Mr. Shifty starts off on a promising note. You play the eponymous hero, infiltrating a skyscraper to steal a valuable piece of technology. Shifty has the impressive ability to teleport short distances, passing through walls and enemies to reach his target. The entire game hinges on this mechanic, and it is fun for a short period. However, Mr. Shifty soon devolves into a repetitious experience that ends up being nearly unplayable thanks to a bevy of technical issues.
Drawing inspiration from Hotline Miami, Mr.Shifty is composed of overhead view levels patrolled by enemies carrying various weapons. Usually you have to kill all of them with your fists or melee weapons you find scattered about the environment (like steel beams or broom handles). If anyone hits you once, you’re dead and have to start the level over.

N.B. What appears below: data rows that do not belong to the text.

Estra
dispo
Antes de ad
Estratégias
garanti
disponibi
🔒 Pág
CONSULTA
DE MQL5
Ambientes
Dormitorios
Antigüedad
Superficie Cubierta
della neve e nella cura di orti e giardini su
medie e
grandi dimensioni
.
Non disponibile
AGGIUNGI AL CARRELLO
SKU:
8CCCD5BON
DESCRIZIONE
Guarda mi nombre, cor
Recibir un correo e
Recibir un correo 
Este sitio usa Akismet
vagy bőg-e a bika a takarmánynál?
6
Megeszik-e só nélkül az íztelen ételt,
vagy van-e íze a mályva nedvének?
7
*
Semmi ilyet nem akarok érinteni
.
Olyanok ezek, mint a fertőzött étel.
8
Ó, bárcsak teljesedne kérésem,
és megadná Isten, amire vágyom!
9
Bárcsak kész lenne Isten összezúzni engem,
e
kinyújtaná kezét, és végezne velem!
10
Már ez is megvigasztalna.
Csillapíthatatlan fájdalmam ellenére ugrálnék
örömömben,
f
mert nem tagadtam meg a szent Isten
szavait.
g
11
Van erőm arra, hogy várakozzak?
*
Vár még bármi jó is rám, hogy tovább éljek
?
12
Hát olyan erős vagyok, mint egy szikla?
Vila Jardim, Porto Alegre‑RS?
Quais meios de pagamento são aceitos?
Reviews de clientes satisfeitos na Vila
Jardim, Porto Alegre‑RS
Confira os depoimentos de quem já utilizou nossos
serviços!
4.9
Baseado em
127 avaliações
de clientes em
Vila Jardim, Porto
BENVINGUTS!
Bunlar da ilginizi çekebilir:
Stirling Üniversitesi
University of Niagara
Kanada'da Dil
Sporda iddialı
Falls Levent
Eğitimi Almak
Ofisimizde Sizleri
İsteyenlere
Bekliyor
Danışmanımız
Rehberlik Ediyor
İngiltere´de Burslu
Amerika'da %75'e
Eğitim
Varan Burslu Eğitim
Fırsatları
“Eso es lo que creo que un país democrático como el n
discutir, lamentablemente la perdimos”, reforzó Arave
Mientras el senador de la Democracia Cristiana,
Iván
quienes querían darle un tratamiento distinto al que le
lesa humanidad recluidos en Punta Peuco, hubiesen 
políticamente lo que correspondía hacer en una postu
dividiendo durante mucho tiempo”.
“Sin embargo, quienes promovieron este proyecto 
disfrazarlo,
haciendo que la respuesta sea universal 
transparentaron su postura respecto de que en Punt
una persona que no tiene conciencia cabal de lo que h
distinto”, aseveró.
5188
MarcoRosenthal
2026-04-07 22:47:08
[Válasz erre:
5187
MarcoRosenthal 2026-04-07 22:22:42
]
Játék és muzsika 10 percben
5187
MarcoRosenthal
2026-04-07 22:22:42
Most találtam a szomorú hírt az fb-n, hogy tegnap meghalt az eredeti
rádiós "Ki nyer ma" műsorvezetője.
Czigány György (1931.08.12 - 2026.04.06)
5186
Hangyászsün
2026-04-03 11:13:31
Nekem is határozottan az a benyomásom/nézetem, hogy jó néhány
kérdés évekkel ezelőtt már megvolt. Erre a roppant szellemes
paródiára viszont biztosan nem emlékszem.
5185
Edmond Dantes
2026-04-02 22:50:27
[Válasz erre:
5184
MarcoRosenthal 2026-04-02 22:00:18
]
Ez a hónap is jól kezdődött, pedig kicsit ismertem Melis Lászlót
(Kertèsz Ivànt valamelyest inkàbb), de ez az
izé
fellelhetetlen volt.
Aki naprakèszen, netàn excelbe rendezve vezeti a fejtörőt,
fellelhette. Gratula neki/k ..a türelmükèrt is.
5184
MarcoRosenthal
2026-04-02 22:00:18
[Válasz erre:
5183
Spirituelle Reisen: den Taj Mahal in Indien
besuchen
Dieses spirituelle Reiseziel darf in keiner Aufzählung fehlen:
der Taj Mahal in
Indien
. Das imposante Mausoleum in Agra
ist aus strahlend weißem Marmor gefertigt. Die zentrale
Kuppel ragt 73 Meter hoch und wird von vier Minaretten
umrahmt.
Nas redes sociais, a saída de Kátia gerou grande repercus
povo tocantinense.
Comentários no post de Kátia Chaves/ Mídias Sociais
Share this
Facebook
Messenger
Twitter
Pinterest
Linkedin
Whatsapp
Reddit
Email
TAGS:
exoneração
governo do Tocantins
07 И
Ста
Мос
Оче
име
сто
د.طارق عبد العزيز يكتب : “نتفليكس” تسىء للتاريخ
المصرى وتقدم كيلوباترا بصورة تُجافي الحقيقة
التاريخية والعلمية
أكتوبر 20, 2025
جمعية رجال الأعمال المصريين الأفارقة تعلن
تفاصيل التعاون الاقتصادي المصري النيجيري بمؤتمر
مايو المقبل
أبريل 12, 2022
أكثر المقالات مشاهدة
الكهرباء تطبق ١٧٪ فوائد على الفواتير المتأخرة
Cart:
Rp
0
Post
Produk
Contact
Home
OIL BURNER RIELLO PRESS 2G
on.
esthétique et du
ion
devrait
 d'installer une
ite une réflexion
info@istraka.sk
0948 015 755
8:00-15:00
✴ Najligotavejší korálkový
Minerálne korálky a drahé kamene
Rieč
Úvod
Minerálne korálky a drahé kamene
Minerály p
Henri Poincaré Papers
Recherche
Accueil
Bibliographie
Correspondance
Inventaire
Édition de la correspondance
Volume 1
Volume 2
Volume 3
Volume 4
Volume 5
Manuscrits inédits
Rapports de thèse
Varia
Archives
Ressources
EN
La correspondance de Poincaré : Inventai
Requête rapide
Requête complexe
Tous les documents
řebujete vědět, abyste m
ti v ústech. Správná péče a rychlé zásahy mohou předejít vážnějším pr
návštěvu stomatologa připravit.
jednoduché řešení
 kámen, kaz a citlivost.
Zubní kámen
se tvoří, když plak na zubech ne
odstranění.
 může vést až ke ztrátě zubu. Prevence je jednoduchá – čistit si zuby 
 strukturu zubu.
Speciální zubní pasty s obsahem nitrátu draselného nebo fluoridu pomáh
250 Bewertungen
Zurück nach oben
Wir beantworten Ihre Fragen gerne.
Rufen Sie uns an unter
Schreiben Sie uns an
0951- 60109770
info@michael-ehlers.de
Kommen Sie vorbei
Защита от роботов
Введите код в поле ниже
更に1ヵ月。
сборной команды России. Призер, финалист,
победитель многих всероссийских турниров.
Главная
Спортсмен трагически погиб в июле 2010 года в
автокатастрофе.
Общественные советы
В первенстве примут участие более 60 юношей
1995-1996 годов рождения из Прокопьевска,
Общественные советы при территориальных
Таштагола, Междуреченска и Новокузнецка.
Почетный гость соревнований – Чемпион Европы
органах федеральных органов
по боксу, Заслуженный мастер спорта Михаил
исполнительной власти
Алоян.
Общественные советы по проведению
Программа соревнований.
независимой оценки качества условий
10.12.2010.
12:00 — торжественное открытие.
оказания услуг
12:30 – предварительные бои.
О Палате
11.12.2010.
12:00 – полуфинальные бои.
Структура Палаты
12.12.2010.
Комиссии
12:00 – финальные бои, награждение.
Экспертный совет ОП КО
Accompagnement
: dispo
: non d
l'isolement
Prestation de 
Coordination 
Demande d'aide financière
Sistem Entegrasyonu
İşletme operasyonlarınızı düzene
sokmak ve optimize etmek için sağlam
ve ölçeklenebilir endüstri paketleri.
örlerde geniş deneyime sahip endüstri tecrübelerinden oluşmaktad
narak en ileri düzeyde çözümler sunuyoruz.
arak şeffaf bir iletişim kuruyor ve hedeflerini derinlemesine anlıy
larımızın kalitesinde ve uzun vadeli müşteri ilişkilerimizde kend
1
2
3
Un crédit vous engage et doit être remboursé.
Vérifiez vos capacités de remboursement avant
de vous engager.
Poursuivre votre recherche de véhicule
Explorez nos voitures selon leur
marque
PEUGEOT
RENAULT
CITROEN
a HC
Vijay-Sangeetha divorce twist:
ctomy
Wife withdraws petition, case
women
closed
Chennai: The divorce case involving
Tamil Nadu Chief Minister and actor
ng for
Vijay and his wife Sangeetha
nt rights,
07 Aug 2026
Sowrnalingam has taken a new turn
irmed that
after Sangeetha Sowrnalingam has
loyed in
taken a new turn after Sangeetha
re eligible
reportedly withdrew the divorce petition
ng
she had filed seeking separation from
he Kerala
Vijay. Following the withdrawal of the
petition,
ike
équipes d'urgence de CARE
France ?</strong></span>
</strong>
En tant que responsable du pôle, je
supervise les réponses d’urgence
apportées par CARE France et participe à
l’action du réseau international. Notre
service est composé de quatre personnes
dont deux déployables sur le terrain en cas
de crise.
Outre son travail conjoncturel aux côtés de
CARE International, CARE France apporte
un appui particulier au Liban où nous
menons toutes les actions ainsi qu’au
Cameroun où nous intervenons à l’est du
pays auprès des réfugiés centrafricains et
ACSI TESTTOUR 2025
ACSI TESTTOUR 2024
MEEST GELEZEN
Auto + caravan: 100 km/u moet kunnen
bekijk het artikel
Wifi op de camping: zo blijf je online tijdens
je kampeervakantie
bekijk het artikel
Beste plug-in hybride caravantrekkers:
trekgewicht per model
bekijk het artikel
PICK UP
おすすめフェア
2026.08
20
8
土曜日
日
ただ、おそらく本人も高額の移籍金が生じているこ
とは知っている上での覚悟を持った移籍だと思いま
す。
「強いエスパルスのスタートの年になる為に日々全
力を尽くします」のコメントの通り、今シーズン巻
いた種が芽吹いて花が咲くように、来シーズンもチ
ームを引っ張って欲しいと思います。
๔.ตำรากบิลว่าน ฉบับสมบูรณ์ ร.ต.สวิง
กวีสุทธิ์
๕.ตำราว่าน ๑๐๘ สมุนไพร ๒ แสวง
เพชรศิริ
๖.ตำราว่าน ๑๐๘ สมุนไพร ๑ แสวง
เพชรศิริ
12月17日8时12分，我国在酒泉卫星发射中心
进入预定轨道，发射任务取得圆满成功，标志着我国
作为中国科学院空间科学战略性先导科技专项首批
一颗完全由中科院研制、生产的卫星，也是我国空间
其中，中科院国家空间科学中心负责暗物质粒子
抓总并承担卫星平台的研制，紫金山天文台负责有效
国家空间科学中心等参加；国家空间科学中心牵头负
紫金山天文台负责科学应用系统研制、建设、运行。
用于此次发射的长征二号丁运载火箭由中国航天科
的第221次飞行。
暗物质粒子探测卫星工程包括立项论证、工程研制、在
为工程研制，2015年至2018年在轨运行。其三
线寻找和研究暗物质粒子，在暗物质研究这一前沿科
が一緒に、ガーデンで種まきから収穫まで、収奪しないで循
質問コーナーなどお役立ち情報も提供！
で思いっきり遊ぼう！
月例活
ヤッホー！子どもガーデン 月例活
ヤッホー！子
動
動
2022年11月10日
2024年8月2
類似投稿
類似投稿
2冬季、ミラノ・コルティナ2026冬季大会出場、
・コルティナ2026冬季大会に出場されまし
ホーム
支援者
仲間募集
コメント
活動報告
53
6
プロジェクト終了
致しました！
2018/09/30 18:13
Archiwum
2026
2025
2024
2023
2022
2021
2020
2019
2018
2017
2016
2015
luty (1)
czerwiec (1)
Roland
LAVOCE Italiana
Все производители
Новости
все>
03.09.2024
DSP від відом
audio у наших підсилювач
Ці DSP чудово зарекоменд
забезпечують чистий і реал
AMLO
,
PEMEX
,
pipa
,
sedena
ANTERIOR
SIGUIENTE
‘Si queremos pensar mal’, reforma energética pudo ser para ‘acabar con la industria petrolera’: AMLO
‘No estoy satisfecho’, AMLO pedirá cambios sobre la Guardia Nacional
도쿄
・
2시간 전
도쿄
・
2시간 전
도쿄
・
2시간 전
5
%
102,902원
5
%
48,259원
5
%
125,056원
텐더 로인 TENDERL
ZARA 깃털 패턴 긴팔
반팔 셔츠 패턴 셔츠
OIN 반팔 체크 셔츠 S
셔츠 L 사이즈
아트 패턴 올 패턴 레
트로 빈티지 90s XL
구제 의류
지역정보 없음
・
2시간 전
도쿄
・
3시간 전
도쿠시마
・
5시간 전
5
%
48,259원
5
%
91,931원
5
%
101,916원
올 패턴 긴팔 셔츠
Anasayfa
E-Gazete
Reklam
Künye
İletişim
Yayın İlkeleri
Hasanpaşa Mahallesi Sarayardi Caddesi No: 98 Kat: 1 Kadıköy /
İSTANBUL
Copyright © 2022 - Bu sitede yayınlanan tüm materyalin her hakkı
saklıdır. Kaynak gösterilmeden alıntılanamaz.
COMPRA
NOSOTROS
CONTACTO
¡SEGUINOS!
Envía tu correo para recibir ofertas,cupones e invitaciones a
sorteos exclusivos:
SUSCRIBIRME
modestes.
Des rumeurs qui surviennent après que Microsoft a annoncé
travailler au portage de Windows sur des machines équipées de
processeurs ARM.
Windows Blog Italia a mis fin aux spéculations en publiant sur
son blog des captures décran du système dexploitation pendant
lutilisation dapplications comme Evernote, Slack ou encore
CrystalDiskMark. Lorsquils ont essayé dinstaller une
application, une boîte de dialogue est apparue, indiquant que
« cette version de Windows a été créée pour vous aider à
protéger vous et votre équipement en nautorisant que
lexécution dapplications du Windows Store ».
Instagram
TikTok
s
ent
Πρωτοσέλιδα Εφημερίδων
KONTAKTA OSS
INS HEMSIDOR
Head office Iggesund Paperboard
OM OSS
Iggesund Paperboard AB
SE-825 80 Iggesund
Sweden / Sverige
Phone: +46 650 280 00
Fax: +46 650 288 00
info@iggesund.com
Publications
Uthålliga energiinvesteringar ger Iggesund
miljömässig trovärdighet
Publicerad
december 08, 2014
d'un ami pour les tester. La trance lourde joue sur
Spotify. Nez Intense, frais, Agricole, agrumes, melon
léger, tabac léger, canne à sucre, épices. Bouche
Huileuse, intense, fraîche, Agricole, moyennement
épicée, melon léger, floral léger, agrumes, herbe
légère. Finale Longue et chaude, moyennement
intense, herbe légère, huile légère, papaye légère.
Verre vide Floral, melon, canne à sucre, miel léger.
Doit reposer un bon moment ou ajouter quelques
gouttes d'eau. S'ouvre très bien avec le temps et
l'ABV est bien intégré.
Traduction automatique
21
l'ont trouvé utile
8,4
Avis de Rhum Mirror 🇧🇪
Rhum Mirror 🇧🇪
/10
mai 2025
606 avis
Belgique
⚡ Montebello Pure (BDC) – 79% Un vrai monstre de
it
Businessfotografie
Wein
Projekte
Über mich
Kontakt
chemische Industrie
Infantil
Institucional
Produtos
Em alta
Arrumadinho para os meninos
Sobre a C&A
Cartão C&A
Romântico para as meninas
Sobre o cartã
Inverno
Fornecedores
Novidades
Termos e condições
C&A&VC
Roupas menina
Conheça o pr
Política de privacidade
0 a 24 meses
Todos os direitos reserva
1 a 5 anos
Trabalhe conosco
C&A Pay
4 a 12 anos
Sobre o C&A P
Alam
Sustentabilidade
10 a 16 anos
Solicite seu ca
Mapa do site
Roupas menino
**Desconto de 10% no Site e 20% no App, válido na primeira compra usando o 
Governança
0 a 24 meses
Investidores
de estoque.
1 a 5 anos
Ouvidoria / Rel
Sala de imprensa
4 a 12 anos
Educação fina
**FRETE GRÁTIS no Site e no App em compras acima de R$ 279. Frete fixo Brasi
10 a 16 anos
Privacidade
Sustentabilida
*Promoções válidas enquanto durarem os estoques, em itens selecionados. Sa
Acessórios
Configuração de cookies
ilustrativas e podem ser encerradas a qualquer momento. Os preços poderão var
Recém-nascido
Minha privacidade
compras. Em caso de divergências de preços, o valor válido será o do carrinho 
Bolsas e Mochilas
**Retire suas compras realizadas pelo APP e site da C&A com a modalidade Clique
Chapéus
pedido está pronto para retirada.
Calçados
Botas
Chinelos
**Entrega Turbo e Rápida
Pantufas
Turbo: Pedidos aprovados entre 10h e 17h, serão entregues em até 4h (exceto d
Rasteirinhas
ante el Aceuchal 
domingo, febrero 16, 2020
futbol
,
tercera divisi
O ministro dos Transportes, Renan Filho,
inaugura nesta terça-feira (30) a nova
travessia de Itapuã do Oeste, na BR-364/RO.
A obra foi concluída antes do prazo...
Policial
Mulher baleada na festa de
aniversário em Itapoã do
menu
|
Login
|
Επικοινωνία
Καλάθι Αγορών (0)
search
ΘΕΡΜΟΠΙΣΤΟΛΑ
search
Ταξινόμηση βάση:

The phasing ability is fun initially; you dance around enemies, trapping or causing them to shoot each other. Later levels add more objects for you to play with, likes mines you can stick to enemies and then teleport away, giggling as they explode and take out an entire squad of foes. However, Mr.Shifty has over a hundred of these levels that eventually become nothing more than horde rooms, where the goal is to teleport around and survive the onslaught of enemies. Mutators change the gameplay a little, like enemies suddenly being able to appear out of thin air, or introducing laser beams you have to teleport to avoid, but Shifty never gets far away enough from its teleportation hook to make it keep the action interesting over the long haul.
To make matters worse, performance issues render the back half of the game nearly unplayable. Many of my deaths were not because of my own bad moves, but because the game stuttered or slowed down to a crawl once enemies started pouring onto the screen. When a single hit can make you you lose up to 10 minutes of progress, that’s unacceptable. I also encountered two game-ending crashes that robbed me of nearly an hour’s worth of progress altogether since the game only saves when you beat a chapter, not at each individual level.
Technical problems aside, the latter half is disappointing in other ways. Except for some lightly sprinkled puzzles, Mr. Shifty is content just to throw more and more enemies at you for the last few hours, trading the creativity in the first half for a dull endurance test that lasts far too long and ends with a whimper.